Cache (i.e. past_key_values) handling seems very problematic
In modeling_ernie4_5_vl.py lines 2882-2883, the past_key_values are set as:
if past_key_values is None:
past_key_values = tuple([None] * len(self.layers))
But lines 2911-2913 checks with:
past_key_value = (
past_key_values[idx] if past_key_values is not None else None # maybe it has to check past_key_values[idx] if not None?
)
And then running the model with use_cache enabled (use_cache=False works without a problem) gives:
Traceback (most recent call last):
File "/home/ml-team/ml-proj/docs/ernie_reproduce_error.py", line 63, in <module>
generated_ids = model.generate(
^^^^^^^^^^^^^^^
File "/home/ml-team/.pyenv/versions/ml-proj/lib/python3.12/site-packages/torch/utils/_contextlib.py", line 116, in decorate_context
return func(*args, **kwargs)
^^^^^^^^^^^^^^^^^^^^^
File "/home/ml-team/.pyenv/versions/ml-proj/lib/python3.12/site-packages/transformers/generation/utils.py", line 2629, in generate
result = self._sample(
^^^^^^^^^^^^^
File "/home/ml-team/.pyenv/versions/ml-proj/lib/python3.12/site-packages/transformers/generation/utils.py", line 3610, in _sample
outputs = self(**model_inputs, return_dict=True)

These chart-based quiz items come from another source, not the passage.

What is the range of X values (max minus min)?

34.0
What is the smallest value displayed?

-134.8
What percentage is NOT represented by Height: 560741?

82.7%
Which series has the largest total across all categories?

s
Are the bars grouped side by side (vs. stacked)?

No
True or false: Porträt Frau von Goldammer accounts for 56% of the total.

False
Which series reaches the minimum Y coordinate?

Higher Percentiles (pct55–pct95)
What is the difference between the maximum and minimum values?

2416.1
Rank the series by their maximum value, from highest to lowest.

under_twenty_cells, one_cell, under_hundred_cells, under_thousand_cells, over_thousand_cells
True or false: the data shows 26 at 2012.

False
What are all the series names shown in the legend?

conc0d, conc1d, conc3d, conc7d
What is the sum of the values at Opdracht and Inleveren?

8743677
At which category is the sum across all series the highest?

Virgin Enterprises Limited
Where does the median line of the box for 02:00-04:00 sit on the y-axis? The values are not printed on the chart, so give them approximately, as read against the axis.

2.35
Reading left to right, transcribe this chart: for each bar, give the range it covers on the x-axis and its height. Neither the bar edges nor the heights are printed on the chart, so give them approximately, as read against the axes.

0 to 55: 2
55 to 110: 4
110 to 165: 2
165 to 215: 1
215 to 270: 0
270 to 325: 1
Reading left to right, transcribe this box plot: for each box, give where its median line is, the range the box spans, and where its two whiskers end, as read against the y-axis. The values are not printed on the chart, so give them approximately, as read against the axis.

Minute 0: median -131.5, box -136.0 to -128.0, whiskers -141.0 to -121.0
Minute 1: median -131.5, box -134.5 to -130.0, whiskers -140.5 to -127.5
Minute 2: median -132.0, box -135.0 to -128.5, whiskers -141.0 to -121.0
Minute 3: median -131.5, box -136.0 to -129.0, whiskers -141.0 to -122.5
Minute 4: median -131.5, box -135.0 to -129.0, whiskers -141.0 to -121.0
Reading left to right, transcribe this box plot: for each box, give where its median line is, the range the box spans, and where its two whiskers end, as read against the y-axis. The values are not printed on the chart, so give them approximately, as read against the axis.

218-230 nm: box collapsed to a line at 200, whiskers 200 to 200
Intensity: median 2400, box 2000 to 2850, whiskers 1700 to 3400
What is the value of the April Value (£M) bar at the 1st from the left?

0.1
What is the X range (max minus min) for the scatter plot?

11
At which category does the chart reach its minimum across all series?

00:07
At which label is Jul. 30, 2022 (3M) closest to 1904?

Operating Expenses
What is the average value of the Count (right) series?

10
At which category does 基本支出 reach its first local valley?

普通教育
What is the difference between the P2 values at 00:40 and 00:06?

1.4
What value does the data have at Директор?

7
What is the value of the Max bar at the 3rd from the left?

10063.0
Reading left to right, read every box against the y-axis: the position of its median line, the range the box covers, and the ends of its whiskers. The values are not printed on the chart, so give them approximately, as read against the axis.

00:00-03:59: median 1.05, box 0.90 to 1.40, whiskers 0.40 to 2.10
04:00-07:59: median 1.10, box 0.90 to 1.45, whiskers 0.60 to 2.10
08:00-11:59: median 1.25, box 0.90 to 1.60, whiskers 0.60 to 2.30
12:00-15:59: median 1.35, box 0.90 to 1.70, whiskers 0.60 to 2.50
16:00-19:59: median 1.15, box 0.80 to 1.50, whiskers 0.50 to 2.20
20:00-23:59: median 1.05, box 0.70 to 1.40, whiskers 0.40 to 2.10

^^^^^^^^^^^^^^^^^^^^^^^^^^^^^^^^^^^^^^
File "/home/ml-team/.pyenv/versions/ml-proj/lib/python3.12/site-packages/torch/nn/modules/module.py", line 1751, in _wrapped_call_impl
return self._call_impl(*args, **kwargs)
^^^^^^^^^^^^^^^^^^^^^^^^^^^^^^^^
File "/home/ml-team/.pyenv/versions/ml-proj/lib/python3.12/site-packages/torch/nn/modules/module.py", line 1762, in _call_impl
return forward_call(*args, **kwargs)
^^^^^^^^^^^^^^^^^^^^^^^^^^^^^
File "/home/ml-team/.cache/huggingface/modules/transformers_modules/ERNIE-4.5-VL-28B-A3B-PT/modeling_ernie4_5_vl.py", line 4169, in forward
outputs = self.model(
^^^^^^^^^^^
File "/home/ml-team/.pyenv/versions/ml-proj/lib/python3.12/site-packages/torch/nn/modules/module.py", line 1751, in _wrapped_call_impl
return self._call_impl(*args, **kwargs)
^^^^^^^^^^^^^^^^^^^^^^^^^^^^^^^^
File "/home/ml-team/.pyenv/versions/ml-proj/lib/python3.12/site-packages/torch/nn/modules/module.py", line 1762, in _call_impl
return forward_call(*args, **kwargs)
^^^^^^^^^^^^^^^^^^^^^^^^^^^^^
File "/home/ml-team/.cache/huggingface/modules/transformers_modules/ERNIE-4.5-VL-28B-A3B-PT/modeling_ernie4_5_vl.py", line 2888, in forward
cache_length = past_key_values[0][0].shape[1]
^^^^^^^^^^^^^^^^^^^^^^^^^^^
AttributeError: 'NoneType' object has no attribute 'shape'
Was this code tested?
Ok I think the following lines (2885-2889) are redundant:
seq_length_with_past = seq_length
cache_length = 0
if past_key_values[0] is not None:
cache_length = past_key_values[0][0].shape[1]
seq_length_with_past += cache_length
And more importantly, lines (2911-2913) should be changed in following way (bug fix):
# REMOVE START
past_key_value = (
past_key_values[idx] if past_key_values is not None else None
)
# REMOVE END
# REPLACE START
past_key_value = past_key_values[idx]
# REPLACE END
Ok I think the following lines (2885-2889) are redundant:
seq_length_with_past = seq_length cache_length = 0 if past_key_values[0] is not None: cache_length = past_key_values[0][0].shape[1] seq_length_with_past += cache_lengthAnd more importantly, lines (2911-2913) should be changed in following way (bug fix):
# REMOVE START past_key_value = ( past_key_values[idx] if past_key_values is not None else None ) # REMOVE END # REPLACE START past_key_value = past_key_values[idx] # REPLACE END
I meet the same issue on the model,
with above change, the model can work ?
Sorry I forgot that I also edited line 2882 as follows:
if past_key_values is None or past_key_values[0][0] is None: # It was if past_key_values is None
So I think there is some problematic cache handling because past_key_values[0][0] is None is actually necessary. For now, the above changes make it runnable but I'll come back to it if it proves to cause significant performance issues (vllm and stuff).